Frank: First of all, let’s be honest; cheaters do exist.  But let’s look at the issue from a growth angle. Cheaters will stretch your child beyond their normal frustration tolerance levels and that’s emotional toughness. Your athlete needs emotional intelligence as much as a wicked topspin backhand. Handling those “creative line callers” is a necessary stepping stone to becoming a tennis champion. Share with your junior champs the below ten factors and they will be better equipped to handle the antics of a cheater.

 

Solution Number 8: Appreciate that cheaters cheat because down deep they know that their skills are no match for yours.

A serious competitor is profiling the opponent. If they see that their physical game is no match for your child’s game, they begin to look for mental or emotional vulnerabilities to exploit. As the athlete’s manager, it is your job to organize the development of each and every component.

 

Solution Number 9: Try the standard procedure for handling cheaters.

First question the bad call. Then, of course, get a line judge. If the line judge leaves after a game or two, your athlete has three options: Go find the lines judge again and again …, be an “enabler” and let the “cheater” steal the match away from them or fight fire with fire. Although I don’t approve of retaliation cheating, I also don’t approve of being an enabler. This is a serious life lesson. In the real world, sometimes standing up for yourself when being bullied is the best action.

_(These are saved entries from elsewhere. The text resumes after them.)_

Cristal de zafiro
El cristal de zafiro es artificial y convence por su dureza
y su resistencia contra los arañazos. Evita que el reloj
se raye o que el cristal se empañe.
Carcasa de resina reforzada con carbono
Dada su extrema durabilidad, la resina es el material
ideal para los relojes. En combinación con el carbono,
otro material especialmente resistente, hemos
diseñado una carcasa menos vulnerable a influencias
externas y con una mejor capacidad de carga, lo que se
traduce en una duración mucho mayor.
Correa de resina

A perfect analogy to this situation is the role of the sheep, the wolf and the sheepdog. Athletes should be educated not to be the passive “sheep” accepting abuse or the aggressive “wolf’ unethically praying on the “sheep”, but to be the “sheep dog.” The “sheep dog” doesn’t allow the wolves to take what isn’t theirs.

 

Solution Number 10: After a confrontation do not begin play right away.

I recommend that your child regain their composer first by taking a “legal” bathroom break. Your player will need time to get their head back into their performance script. One of the most important qualities to nurture in your young player is accountability.  They’ve got to be accountable for pre-establishing protocols to handle these common and uncomfortable situations.

Excuses such as ‘they cheated me out of the match’ is the enemy of accountability.

If the opponents’ antics become your athlete’s excuses, your child is not mentally tough enough. Cheaters weed out the weak and make the champions stronger.